### What is required
The data should be written out in full, exactly as it stands, and the pictures dropped.

### Exercise data

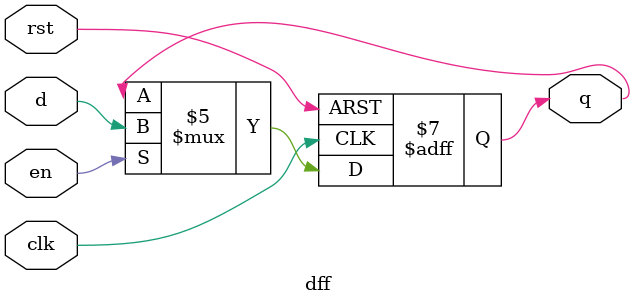
<source format=v>
`timescale 1ns / 1ps
module dff(
   input d,
   input en,
   input clk,
   input rst,
   output reg q
 );

always @ (posedge clk or posedge rst)
   begin
     if (rst == 1'b1)
      q<=0;
     else
      begin
        if (en == 1'b1)
         q<=d;
        else
         q<=q;
       end
    end
endmodule
</source>
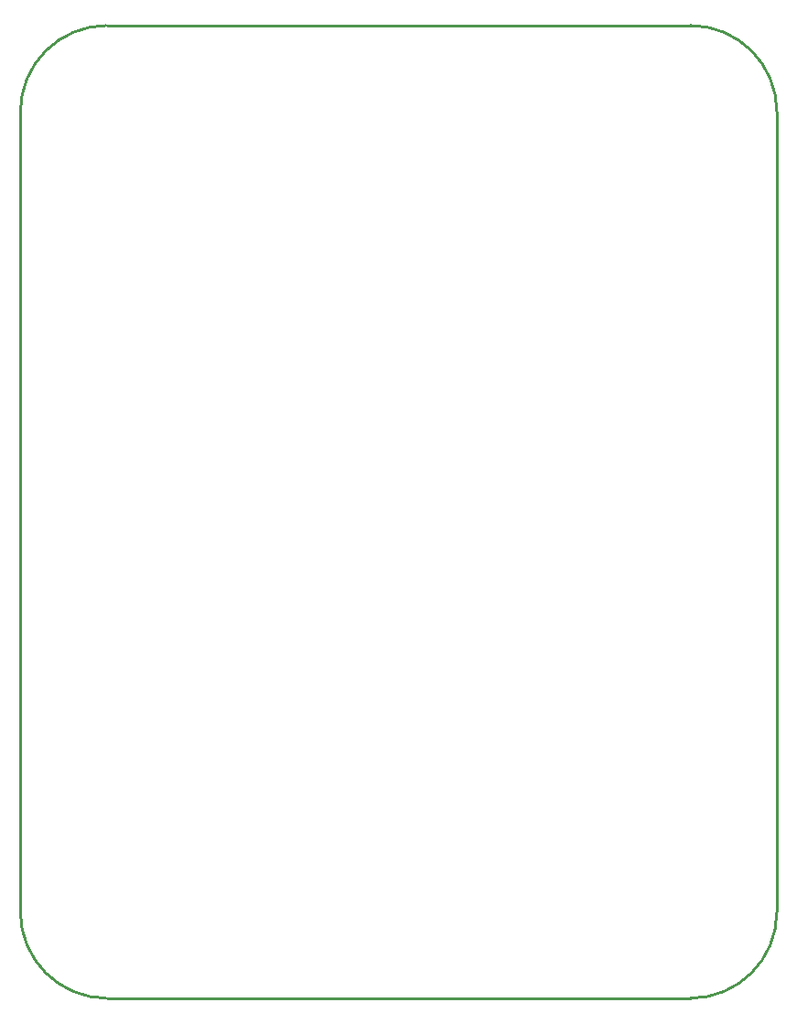
<source format=gko>
G04 Layer: BoardOutlineLayer*
G04 EasyEDA v6.5.42, 2024-05-16 00:57:31*
G04 d9f469ff45594f39a9365f2809714314,1c3c6ee5999b4fae9b5d841b4a43d368,10*
G04 Gerber Generator version 0.2*
G04 Scale: 100 percent, Rotated: No, Reflected: No *
G04 Dimensions in millimeters *
G04 leading zeros omitted , absolute positions ,4 integer and 5 decimal *
%FSLAX45Y45*%
%MOMM*%

%ADD10C,0.2540*%
D10*
X-4599990Y-2899994D02*
G01*
X-4599990Y4499990D01*
X1599996Y-3699992D02*
G01*
X-3799992Y-3699992D01*
X2399995Y4499990D02*
G01*
X2399995Y-2899994D01*
X-3799992Y5299989D02*
G01*
X1599996Y5299989D01*
G75*
G01*
X1599997Y5299989D02*
G02*
X2399995Y4499991I0J-799998D01*
G75*
G01*
X2399995Y-2899994D02*
G02*
X1599997Y-3699993I-799998J0D01*
G75*
G01*
X-3799992Y-3699993D02*
G02*
X-4599991Y-2899994I0J799999D01*
G75*
G01*
X-4599991Y4499991D02*
G02*
X-3799992Y5299989I799999J0D01*

%LPD*%
M02*

</source>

### Task output
<source format=v>
`timescale 1ns / 1ps
module dff(
   input d,
   input en,
   input clk,
   input rst,
   output reg q
 );

always @ (posedge clk or posedge rst)
   begin
     if (rst == 1'b1)
      q<=0;
     else
      begin
        if (en == 1'b1)
         q<=d;
        else
         q<=q;
       end
    end
endmodule
</source>
<source format=gko>
G04 Layer: BoardOutlineLayer*
G04 EasyEDA v6.5.42, 2024-05-16 00:57:31*
G04 d9f469ff45594f39a9365f2809714314,1c3c6ee5999b4fae9b5d841b4a43d368,10*
G04 Gerber Generator version 0.2*
G04 Scale: 100 percent, Rotated: No, Reflected: No *
G04 Dimensions in millimeters *
G04 leading zeros omitted , absolute positions ,4 integer and 5 decimal *
%FSLAX45Y45*%
%MOMM*%

%ADD10C,0.2540*%
D10*
X-4599990Y-2899994D02*
G01*
X-4599990Y4499990D01*
X1599996Y-3699992D02*
G01*
X-3799992Y-3699992D01*
X2399995Y4499990D02*
G01*
X2399995Y-2899994D01*
X-3799992Y5299989D02*
G01*
X1599996Y5299989D01*
G75*
G01*
X1599997Y5299989D02*
G02*
X2399995Y4499991I0J-799998D01*
G75*
G01*
X2399995Y-2899994D02*
G02*
X1599997Y-3699993I-799998J0D01*
G75*
G01*
X-3799992Y-3699993D02*
G02*
X-4599991Y-2899994I0J799999D01*
G75*
G01*
X-4599991Y4499991D02*
G02*
X-3799992Y5299989I799999J0D01*

%LPD*%
M02*

</source>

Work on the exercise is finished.